Até porque chega a hora em que os sinais exteriores são por demais evidentes - em especial quando se tem um cargo público: tal é patente em Joe Biden, só não vê quem não quer; mas também no próprio Trump - apesar de ele, de facto, ser um fenómeno que, como o próprio disse, poder, se quiser, matar alguém na 5.ª Avenida e não perder um voto por isso... Mas essa é outra história.
E se Vladimir Putin deixou cair a máscara de vez aos 70 anos (tem agora 71...), o seu grande amigo bielorrusso Alexander Lukashenko já vai nos 69... Jovem, comparativamente com os 78 anos de Daniel Ortega, de novo no poder na Nicarágua.
Olhando para todos os nomes citados, menos se compreende a teimosia de Biden, cuja defesa pela democracia é inquestionável, em não se importar de aparecer nesta companhia. Como escreveu na semana passada um cronista do Washington Post, há de facto algo um pouco “trumpista” na ideia do presidente dos EUA de que apenas ele será capaz de derrotar o rival republicano.

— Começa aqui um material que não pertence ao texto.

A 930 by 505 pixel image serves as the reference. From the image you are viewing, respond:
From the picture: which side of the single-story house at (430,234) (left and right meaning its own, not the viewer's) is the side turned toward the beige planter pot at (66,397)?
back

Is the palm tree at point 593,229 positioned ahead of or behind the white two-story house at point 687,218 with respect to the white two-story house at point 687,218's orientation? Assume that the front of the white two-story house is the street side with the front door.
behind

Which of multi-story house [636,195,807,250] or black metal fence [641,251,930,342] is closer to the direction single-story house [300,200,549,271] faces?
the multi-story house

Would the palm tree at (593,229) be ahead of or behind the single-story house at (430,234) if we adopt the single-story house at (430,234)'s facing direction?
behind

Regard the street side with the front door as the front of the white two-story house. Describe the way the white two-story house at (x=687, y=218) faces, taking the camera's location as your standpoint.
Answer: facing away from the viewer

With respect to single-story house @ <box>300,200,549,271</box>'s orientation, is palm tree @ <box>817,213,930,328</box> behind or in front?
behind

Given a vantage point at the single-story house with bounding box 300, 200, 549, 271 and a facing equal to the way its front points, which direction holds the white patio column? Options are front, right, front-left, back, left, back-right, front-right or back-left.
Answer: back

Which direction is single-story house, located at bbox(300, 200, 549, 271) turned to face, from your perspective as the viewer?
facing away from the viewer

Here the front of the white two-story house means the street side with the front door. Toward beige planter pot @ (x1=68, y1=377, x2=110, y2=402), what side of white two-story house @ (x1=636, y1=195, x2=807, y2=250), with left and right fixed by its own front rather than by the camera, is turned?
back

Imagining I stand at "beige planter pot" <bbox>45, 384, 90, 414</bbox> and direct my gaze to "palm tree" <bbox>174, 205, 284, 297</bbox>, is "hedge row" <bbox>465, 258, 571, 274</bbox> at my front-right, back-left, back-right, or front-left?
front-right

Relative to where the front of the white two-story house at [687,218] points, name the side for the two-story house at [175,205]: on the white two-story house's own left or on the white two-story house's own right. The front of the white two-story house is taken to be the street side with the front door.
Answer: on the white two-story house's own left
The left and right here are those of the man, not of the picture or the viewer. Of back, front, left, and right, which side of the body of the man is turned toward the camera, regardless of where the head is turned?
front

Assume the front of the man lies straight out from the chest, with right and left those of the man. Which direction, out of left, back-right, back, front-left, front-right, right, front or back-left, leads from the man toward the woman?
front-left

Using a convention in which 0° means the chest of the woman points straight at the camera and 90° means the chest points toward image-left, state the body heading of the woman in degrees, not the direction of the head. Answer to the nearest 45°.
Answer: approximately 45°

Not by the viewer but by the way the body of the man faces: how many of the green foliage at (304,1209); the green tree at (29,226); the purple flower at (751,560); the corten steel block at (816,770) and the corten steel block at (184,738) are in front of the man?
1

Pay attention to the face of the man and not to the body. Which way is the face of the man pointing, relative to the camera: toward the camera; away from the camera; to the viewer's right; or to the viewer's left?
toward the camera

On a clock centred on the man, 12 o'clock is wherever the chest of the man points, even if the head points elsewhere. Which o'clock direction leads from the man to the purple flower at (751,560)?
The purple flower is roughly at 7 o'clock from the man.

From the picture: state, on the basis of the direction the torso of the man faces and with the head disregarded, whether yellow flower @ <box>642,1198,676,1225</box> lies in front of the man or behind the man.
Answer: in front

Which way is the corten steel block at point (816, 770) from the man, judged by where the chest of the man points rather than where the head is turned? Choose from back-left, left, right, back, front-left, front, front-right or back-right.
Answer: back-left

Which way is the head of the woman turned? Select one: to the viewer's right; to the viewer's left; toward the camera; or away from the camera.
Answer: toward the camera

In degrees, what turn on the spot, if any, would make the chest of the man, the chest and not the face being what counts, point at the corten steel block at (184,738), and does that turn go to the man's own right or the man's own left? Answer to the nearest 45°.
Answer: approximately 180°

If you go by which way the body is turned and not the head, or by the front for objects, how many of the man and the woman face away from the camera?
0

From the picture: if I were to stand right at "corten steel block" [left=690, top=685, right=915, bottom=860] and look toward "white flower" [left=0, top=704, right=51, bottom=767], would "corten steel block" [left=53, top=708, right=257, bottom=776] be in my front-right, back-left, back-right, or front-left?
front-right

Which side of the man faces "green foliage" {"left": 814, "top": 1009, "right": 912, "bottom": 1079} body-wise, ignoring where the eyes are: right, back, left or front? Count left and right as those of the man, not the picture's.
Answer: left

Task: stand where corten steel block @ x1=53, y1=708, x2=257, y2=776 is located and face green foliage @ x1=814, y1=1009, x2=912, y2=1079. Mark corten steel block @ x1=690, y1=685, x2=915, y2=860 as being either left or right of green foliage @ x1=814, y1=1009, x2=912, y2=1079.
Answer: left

Um ideia (errada) de que é uma missão de vida, apesar de todas as provas (em vídeo...) contrárias.
Só que o mesmo vemos acontecer noutras áreas. Ainda agora, no Euro2024, foi bem patente que Cristiano Ronaldo já não está com competitividade suficiente para ser titular daquela equipa. Houve vários momentos (e contra a França foi praticamente o jogo todo) que a seleção portuguesa parecia estar a jogar com menos um elemento em campo, tendo em conta a já incapacidade de CR7 de ajudar os companheiros de equipa nas recuperações e na construção de jogo. No entanto, o próprio ou não o percebe ou, percebendo, acredita que a mais-valia que traz ainda compensa.
Mas aqui entramos noutro problema que a sociedade ocidental teima em não conseguir resolver - e que, quero acreditar, as culturas orientais, em especial a japonesa, conseguem lidar bem melhor: como fazer com que alguém que já ultrapassou o seu pico não se sinta obsoleto.

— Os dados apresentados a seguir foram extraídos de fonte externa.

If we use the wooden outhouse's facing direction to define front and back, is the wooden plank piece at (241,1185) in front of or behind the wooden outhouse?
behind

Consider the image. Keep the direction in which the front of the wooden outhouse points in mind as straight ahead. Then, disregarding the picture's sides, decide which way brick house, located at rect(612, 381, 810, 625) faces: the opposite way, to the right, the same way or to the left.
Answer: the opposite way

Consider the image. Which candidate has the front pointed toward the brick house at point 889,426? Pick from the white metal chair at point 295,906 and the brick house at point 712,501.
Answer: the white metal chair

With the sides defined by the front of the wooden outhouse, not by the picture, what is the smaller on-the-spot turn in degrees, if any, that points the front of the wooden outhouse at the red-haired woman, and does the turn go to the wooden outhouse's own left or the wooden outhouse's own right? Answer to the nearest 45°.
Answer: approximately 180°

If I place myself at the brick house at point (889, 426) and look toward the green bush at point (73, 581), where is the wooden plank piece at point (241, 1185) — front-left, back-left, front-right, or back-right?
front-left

Lá, os mais velhos tendem a ser honrados pela sua experiência, consultados porque existe a noção de que a vida ensina muita coisa e que, de outra forma, estamos condenados a repetir sempre os mesmos erros e, acima de tudo, por tradição, são valorizados. Não precisam estar em lugares de ação para sentirem que fazem parte do quotidiano, o dia a dia vem ter com eles porque é preciso. Pelo menos é esta a tradição.
Por cá, fazemos o inverso. Parece que se não estivermos “a mandar” no nosso mundo, seja ele a Casa Branca, o campo da bola ou o momento em que pedimos o café e o bagaço ao balcão já não valemos nada. O que, ainda por cima, é injusto para quem vem depois de nós, porque, ao nos perpetuarmos nas profissões, nas atividades ou até no tempo de espera na fila estamos a tirar lugar a quem quer progredir.
Infelizmente, nem todos temos o talento, inteligência e liberdade (e, consequentemente, o dinheiro) de Bill Gates, que quando percebeu já não ser uma enorme mais-valia para a Microsoft foi-se embora da empresa para se dedicar à sua fundação. Mas podemos, pelo menos, e cada um à nossa medida, almejar a algo parecido - mudar de atividade, reinventarmo-nos, ou simplesmente ir para a reforma, se já for caso disso. E assim sair do caminho dos mais novos que, de certeza, têm ideias mais frescas do que nós. Podem não ser muito melhores, mas pelo menos são outras.